On the whole, the above institutions judged that the possibility of wide fluctuations in copper prices next year is greater. If the Fed’s Taper and interest rate hike paths are fully accelerated, the macro risk may be released in the first half of the year, and copper prices may experience a limited decline. The support is expected to be 59,000- 60000 yuan/ton, the second half of the year is more inclined to rebound; if the Fed is not in a hurry to accelerate, in the first half of the year, driven by factors such as maintaining high exports, rebounding credit pulses, and gradual efforts to stabilize growth policies, copper prices are expected to return to their highs in 2021. point.
The international market is also optimistic about the price of metals represented by copper. As early as October of this year, Citibank raised its long-term copper price expectation under basic conditions to $9,000/ton. Recently, analysts from Mizuho Securities (Mizuho Securities) said that after this year's full rebound, the prices of most base metals have remained high, and there will be more similar situations in the coming year.

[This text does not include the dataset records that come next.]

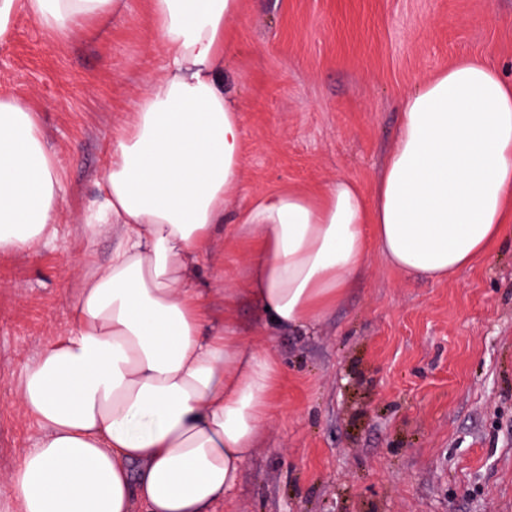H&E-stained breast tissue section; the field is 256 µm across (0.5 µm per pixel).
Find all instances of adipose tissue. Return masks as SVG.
Returning a JSON list of instances; mask_svg holds the SVG:
<instances>
[{
	"label": "adipose tissue",
	"mask_w": 512,
	"mask_h": 512,
	"mask_svg": "<svg viewBox=\"0 0 512 512\" xmlns=\"http://www.w3.org/2000/svg\"><path fill=\"white\" fill-rule=\"evenodd\" d=\"M125 0H0V43L21 15L67 34ZM241 0H149L165 64L112 135L82 214L68 327L23 367L16 401L42 436L0 483V512H215L271 420L274 349L233 326L252 304L262 335L304 334L378 252L438 283L512 231V79L478 58L408 92L366 196L350 178L311 193L242 189L240 99L224 87L225 31ZM61 182L35 110L0 97V255L55 238ZM249 245L245 280L215 317L201 286L217 235ZM112 238L106 263L93 245Z\"/></svg>",
	"instance_id": "obj_1"
}]
</instances>
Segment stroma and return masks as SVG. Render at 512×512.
<instances>
[{"label":"stroma","mask_w":512,"mask_h":512,"mask_svg":"<svg viewBox=\"0 0 512 512\" xmlns=\"http://www.w3.org/2000/svg\"><path fill=\"white\" fill-rule=\"evenodd\" d=\"M224 82L244 105V190L373 191L404 94L459 58L512 79V0H242ZM148 0L57 39L22 16L0 96L34 105L61 173L55 239L0 256V481L40 437L15 402L24 364L66 331L68 289L113 128L161 71ZM216 315L245 249L217 238ZM271 342L284 381L263 440L218 512H512V239L448 281L370 254L307 335Z\"/></svg>","instance_id":"35a3bbf8"}]
</instances>
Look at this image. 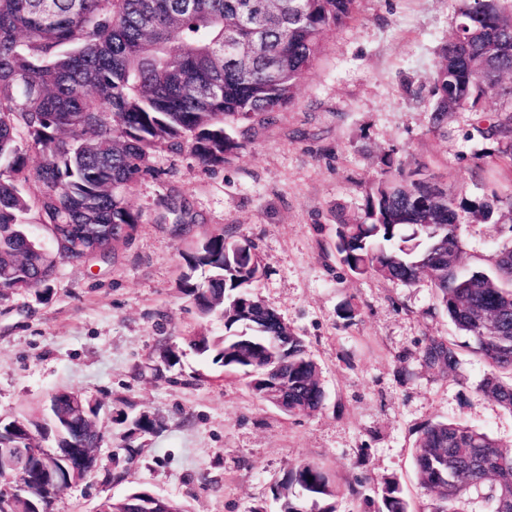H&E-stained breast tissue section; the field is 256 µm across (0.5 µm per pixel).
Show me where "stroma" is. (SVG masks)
Returning a JSON list of instances; mask_svg holds the SVG:
<instances>
[{
	"label": "stroma",
	"mask_w": 512,
	"mask_h": 512,
	"mask_svg": "<svg viewBox=\"0 0 512 512\" xmlns=\"http://www.w3.org/2000/svg\"><path fill=\"white\" fill-rule=\"evenodd\" d=\"M457 0H360L328 33L295 104L268 124L225 129L239 147L204 168L189 150L155 151L153 174L126 190L140 215L107 258L58 262L48 293L0 295V418H44L67 389L100 402L95 475L67 487L53 512H94L145 489L187 512H279L283 475L310 462L339 488L336 512H375L397 478L411 512L431 501L413 445L427 424L459 419L512 444V413L478 396L487 367L471 338L437 310L428 275L409 285L359 277L339 262L337 215H360L383 155L426 165L450 194L512 193V141L488 135L512 99L431 120L430 78L459 19ZM464 265L512 246V219L461 214ZM248 240L264 274L256 295L303 336L321 368L323 406L289 416L190 345L224 333L179 288L190 246L216 232ZM352 302L346 320L339 308ZM457 345L461 374L428 365L430 339ZM148 415L152 432L134 430Z\"/></svg>",
	"instance_id": "35a3bbf8"
}]
</instances>
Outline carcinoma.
Masks as SVG:
<instances>
[{"label": "carcinoma", "instance_id": "carcinoma-1", "mask_svg": "<svg viewBox=\"0 0 512 512\" xmlns=\"http://www.w3.org/2000/svg\"><path fill=\"white\" fill-rule=\"evenodd\" d=\"M358 0H0V292L48 288L56 265L31 224H128L139 214L125 187L151 172L150 155L186 147L206 166L237 148L228 121L279 112L316 66L326 33L353 19ZM460 23L443 48L432 83L437 125L465 100L472 108L508 86L512 96V12L502 0H458ZM238 32L239 54L226 51ZM26 135L27 147L16 134ZM40 157L34 169L27 151ZM370 179L364 216L336 222L339 261L356 276L410 284L425 272L437 307L475 341L488 371L482 398L512 412V248L490 268L463 272L459 212L487 222L512 215V195L491 200L445 197L422 171ZM225 232L187 254L205 280L182 278L200 316L221 309L224 336L200 335L193 345L214 354L226 372H241L262 396L265 377L288 373V415L318 410L321 370L302 337L288 338L284 365L269 352L275 311L252 303L256 269L250 258L224 256ZM424 360L457 375L453 343L433 339ZM92 448L79 419L64 430ZM419 484L434 495L431 512H465L475 499L488 512H512V446L465 421H437L414 443ZM322 468L303 463L279 485L281 512L301 501L336 496ZM377 512H409L395 478L383 480Z\"/></svg>", "mask_w": 512, "mask_h": 512}]
</instances>
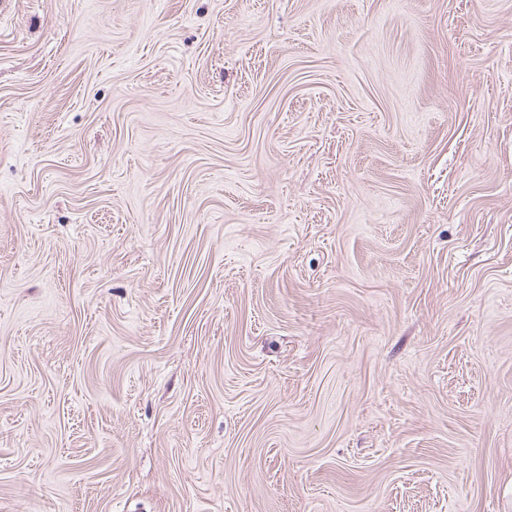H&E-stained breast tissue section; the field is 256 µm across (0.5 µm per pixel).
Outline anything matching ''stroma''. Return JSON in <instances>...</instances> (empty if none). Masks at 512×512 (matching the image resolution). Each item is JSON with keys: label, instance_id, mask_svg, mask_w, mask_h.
Masks as SVG:
<instances>
[{"label": "stroma", "instance_id": "35a3bbf8", "mask_svg": "<svg viewBox=\"0 0 512 512\" xmlns=\"http://www.w3.org/2000/svg\"><path fill=\"white\" fill-rule=\"evenodd\" d=\"M0 512H512V0H0Z\"/></svg>", "mask_w": 512, "mask_h": 512}]
</instances>
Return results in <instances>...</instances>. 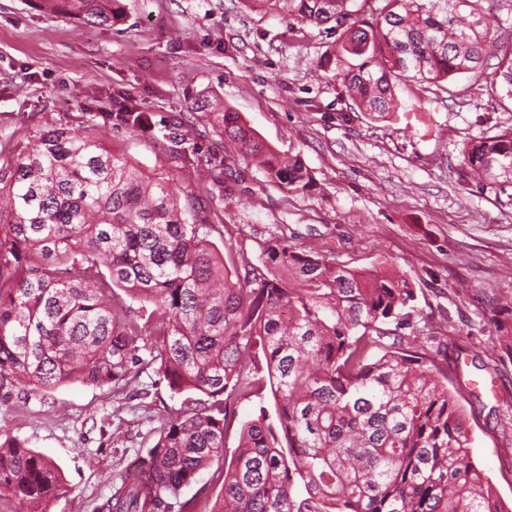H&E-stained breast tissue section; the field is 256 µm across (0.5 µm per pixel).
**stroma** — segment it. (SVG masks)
Returning <instances> with one entry per match:
<instances>
[{
  "mask_svg": "<svg viewBox=\"0 0 512 512\" xmlns=\"http://www.w3.org/2000/svg\"><path fill=\"white\" fill-rule=\"evenodd\" d=\"M109 26H89L46 0H0V167L34 132L95 126L107 146L195 198L211 240L236 265L259 264L275 238L328 262L388 260L412 284L410 321L429 327L424 349L459 390L472 457L500 503L512 505V196L469 191L457 170L471 140L512 127L499 83L444 88L403 80L399 112L354 111L326 58V27L246 8L242 0H119ZM124 96L154 123H185L193 152L112 122ZM224 102L276 153L300 156L311 189L272 181L237 155L197 104ZM222 166L205 169L211 154ZM180 396L145 371L112 388L62 385L40 394L0 389L6 435L55 462L68 488L47 512H98L112 479L145 454ZM274 411L270 388L231 405L225 441ZM224 485L216 461L185 487L190 512H211Z\"/></svg>",
  "mask_w": 512,
  "mask_h": 512,
  "instance_id": "obj_1",
  "label": "stroma"
}]
</instances>
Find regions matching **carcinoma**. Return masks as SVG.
<instances>
[{
	"label": "carcinoma",
	"mask_w": 512,
	"mask_h": 512,
	"mask_svg": "<svg viewBox=\"0 0 512 512\" xmlns=\"http://www.w3.org/2000/svg\"><path fill=\"white\" fill-rule=\"evenodd\" d=\"M48 2L108 26L117 0ZM352 2L243 0L301 25L351 20L336 33V78L372 118L399 111L395 82L406 78L439 87L491 68L512 99V53L490 51L486 0H380L369 19ZM115 104L117 123L191 149L178 124L158 127L126 98ZM206 117L272 179L310 187L301 159L273 152L238 113ZM458 167L480 192L512 188V128L467 143ZM2 201L11 220L0 224V388H115L144 366L183 396L100 512H170L216 460L225 461L224 492L213 512H486L490 503L512 512L471 460L448 373L410 350L418 337L397 334L410 327L403 310L415 292L386 261L334 266L278 240L261 267H229L194 206L90 128L36 134L0 168ZM117 289L139 307L112 301ZM266 376L278 425L260 407L229 454L230 405ZM65 493L53 461L17 438L0 443V498L45 512Z\"/></svg>",
	"instance_id": "carcinoma-1"
}]
</instances>
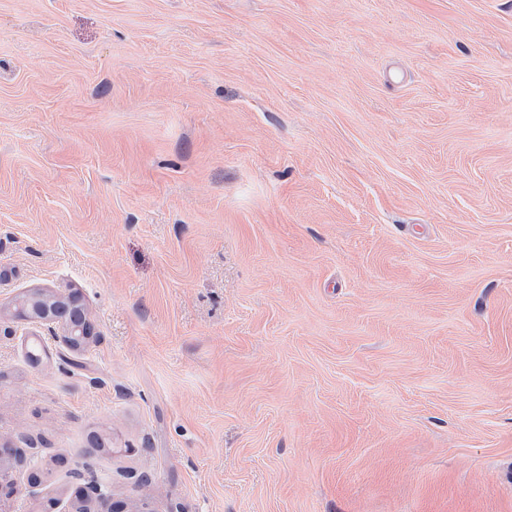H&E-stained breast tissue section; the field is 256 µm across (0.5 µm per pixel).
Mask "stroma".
I'll list each match as a JSON object with an SVG mask.
<instances>
[{"instance_id": "1", "label": "stroma", "mask_w": 512, "mask_h": 512, "mask_svg": "<svg viewBox=\"0 0 512 512\" xmlns=\"http://www.w3.org/2000/svg\"><path fill=\"white\" fill-rule=\"evenodd\" d=\"M0 448V512H512V0H0ZM66 313V320L63 315H50L48 313L36 316V315H27L25 314L22 309L20 308L18 311V317L21 321H28V322H37L40 324H61L63 325L65 329V335L64 339L66 343L75 349L82 348L86 341L88 340V336L85 337H76L74 332L68 328L67 323L71 324L74 328H77V333L79 334L82 329L85 330V332L91 333L92 327L90 323L88 322L86 315L80 307L78 311L76 310H68L64 311ZM87 339V340H86Z\"/></svg>"}]
</instances>
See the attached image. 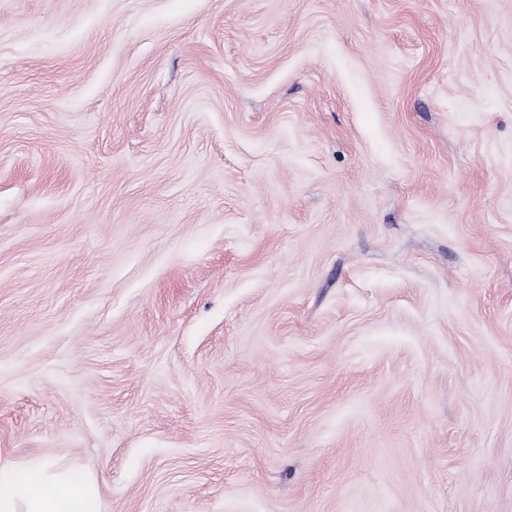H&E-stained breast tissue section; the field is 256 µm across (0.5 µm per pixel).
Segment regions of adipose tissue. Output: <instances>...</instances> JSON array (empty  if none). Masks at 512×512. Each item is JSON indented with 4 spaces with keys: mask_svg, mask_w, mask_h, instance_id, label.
<instances>
[{
    "mask_svg": "<svg viewBox=\"0 0 512 512\" xmlns=\"http://www.w3.org/2000/svg\"><path fill=\"white\" fill-rule=\"evenodd\" d=\"M100 490L86 470L0 466V512H100Z\"/></svg>",
    "mask_w": 512,
    "mask_h": 512,
    "instance_id": "obj_1",
    "label": "adipose tissue"
}]
</instances>
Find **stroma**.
Returning a JSON list of instances; mask_svg holds the SVG:
<instances>
[{
	"instance_id": "35a3bbf8",
	"label": "stroma",
	"mask_w": 512,
	"mask_h": 512,
	"mask_svg": "<svg viewBox=\"0 0 512 512\" xmlns=\"http://www.w3.org/2000/svg\"><path fill=\"white\" fill-rule=\"evenodd\" d=\"M102 512H512V0H0V462Z\"/></svg>"
}]
</instances>
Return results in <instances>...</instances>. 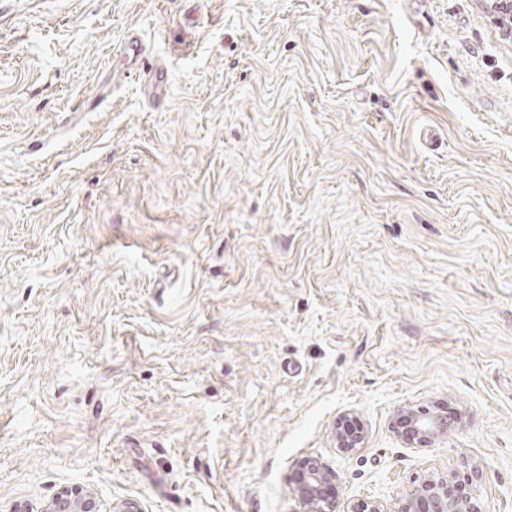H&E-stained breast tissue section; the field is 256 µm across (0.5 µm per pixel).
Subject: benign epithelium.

This is based on the anticipation under the global carbon emission reduction action. The increase in metal demand may cause the value of metal production to soar by more than four times. The prices of copper, nickel, cobalt and lithium may be at an unprecedented and sustained net zero emissions. Under the trend, the total output value of 2021-2040 will increase by more than four times, and it will even be comparable to the crude oil production value. However, the analysis agency is cautious about investment in iron ore.
In addition, analysts of the agency mentioned that China’s demand will undergo a huge shift. The original driving force of China’s economic growth (6.440, 0.04, 0.63%)-industrial demand will decline, and the demand in the new economic field-consumption will Rising, changes in the Chinese economy will lead to a shift from steel, iron ore and coal to copper, nickel, aluminum and other "energy transition" metals.